• [Exercise requirements]: Copy out the lines verbatim from the start of the entries through the line that contains "router.register(r'detalles', DetalleRutaDeEntregaViewSet)", including that line.

[Start of Attachment]

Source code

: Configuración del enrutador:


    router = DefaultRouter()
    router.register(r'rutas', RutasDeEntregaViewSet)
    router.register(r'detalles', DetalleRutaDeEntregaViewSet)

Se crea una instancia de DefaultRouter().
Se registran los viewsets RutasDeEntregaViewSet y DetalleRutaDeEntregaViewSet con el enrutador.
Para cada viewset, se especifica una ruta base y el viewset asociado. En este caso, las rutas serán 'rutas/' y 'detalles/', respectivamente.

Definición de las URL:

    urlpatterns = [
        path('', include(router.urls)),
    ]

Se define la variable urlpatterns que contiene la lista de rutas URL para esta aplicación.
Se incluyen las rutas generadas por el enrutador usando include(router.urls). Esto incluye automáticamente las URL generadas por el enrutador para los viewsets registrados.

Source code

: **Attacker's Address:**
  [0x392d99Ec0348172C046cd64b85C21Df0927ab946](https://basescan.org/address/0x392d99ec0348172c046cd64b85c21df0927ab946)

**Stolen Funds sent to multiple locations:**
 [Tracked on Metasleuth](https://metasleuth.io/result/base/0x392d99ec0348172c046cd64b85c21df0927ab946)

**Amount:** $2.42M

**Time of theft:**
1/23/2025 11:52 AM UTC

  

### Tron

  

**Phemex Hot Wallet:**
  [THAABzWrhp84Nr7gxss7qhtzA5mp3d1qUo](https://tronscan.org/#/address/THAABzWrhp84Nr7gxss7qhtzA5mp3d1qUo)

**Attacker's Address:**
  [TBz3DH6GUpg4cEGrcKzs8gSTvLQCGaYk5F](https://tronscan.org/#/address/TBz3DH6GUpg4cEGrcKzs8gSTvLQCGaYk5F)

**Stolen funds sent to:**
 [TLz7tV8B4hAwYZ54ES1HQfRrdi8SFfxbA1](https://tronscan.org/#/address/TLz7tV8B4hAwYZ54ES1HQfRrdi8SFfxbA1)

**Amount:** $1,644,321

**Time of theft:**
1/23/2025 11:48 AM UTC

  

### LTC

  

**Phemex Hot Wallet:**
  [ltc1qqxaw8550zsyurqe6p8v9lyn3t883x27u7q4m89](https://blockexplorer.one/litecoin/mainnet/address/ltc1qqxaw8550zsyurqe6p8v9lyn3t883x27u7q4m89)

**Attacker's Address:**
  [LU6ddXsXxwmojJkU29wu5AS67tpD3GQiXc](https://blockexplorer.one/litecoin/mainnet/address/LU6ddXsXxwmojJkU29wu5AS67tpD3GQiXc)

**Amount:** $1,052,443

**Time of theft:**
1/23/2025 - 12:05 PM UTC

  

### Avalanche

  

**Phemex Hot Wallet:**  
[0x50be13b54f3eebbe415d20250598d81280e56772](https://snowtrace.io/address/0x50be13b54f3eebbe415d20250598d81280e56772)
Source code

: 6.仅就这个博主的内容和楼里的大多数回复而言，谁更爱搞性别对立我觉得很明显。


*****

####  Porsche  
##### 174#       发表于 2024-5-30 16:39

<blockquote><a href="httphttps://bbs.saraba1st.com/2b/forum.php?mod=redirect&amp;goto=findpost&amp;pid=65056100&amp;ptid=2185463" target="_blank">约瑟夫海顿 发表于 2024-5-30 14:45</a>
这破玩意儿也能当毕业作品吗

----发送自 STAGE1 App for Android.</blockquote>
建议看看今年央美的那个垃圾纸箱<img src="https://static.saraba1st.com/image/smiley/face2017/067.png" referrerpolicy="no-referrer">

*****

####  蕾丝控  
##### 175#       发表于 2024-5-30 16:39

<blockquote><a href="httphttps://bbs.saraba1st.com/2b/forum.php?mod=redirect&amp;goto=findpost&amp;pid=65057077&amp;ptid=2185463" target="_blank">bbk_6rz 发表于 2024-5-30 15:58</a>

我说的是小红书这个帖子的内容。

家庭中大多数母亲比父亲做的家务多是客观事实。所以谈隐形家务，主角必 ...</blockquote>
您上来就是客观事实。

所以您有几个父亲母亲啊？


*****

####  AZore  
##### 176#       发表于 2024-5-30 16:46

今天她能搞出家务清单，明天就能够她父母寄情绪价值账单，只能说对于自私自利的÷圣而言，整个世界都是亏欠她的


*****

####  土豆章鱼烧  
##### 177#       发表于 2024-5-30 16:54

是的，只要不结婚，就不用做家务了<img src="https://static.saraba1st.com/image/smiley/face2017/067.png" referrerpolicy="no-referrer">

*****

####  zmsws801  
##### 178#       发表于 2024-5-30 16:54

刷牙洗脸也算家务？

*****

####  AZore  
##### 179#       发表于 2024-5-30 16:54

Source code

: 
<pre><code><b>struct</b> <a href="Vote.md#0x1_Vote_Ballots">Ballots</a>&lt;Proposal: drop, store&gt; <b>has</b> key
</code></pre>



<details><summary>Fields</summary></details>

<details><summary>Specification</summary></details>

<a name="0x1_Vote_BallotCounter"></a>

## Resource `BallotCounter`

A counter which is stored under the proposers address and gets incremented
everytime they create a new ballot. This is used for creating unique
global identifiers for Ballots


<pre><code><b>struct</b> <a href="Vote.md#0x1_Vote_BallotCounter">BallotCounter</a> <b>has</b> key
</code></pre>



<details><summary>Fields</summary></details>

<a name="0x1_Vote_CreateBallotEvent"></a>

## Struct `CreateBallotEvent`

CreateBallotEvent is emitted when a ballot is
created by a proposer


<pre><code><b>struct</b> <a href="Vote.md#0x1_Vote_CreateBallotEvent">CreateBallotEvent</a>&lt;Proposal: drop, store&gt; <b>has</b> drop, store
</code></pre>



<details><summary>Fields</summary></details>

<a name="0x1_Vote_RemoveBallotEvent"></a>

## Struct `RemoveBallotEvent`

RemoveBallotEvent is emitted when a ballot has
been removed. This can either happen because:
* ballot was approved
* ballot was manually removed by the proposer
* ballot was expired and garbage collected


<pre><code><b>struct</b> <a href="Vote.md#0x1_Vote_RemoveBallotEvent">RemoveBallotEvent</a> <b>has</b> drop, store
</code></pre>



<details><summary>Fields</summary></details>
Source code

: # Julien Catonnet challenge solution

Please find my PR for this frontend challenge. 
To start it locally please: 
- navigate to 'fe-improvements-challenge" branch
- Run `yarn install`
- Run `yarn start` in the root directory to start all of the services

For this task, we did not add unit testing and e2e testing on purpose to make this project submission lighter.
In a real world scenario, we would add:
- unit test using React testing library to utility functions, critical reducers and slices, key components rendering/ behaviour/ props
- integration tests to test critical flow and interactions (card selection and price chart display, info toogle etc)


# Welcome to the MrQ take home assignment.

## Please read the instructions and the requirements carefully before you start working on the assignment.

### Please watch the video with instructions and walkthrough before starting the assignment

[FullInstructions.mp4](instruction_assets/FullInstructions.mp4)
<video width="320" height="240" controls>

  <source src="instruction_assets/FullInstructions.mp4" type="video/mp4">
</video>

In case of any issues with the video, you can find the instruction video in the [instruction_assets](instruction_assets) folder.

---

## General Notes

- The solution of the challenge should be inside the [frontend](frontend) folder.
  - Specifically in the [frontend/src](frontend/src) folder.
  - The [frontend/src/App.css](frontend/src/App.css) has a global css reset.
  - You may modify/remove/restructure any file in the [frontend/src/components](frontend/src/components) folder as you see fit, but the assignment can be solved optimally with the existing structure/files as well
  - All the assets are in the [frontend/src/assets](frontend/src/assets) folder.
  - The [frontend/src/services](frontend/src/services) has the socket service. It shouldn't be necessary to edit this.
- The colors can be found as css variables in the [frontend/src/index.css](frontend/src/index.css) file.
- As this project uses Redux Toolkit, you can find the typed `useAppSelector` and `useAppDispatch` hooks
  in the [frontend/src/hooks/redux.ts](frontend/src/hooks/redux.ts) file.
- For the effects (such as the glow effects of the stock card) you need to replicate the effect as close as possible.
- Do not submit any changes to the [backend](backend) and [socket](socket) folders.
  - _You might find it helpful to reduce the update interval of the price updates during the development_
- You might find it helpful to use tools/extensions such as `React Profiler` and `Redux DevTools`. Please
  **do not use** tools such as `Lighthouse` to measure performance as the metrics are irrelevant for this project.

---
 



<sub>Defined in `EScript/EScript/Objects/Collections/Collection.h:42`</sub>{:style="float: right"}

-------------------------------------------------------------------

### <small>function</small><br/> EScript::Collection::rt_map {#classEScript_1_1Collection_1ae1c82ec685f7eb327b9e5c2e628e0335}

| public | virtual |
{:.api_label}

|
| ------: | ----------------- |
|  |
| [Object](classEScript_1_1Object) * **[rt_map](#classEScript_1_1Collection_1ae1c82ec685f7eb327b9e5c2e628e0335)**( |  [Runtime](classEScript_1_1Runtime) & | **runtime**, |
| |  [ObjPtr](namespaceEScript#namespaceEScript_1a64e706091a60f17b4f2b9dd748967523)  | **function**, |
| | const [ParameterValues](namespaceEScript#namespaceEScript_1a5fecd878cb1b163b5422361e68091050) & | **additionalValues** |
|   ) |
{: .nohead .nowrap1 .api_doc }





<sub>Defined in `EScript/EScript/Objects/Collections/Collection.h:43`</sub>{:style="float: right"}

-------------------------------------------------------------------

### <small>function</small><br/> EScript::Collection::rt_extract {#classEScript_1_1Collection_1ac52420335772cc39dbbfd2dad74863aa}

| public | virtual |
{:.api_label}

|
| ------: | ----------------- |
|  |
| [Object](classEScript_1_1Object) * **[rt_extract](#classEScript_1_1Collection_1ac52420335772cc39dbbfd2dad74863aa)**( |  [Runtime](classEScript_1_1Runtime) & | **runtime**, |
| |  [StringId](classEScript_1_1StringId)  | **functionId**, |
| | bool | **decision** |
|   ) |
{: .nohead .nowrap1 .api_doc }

[End of Attachment]

• [Result of this task]:
Source code

: Configuración del enrutador:


    router = DefaultRouter()
    router.register(r'rutas', RutasDeEntregaViewSet)
    router.register(r'detalles', DetalleRutaDeEntregaViewSet)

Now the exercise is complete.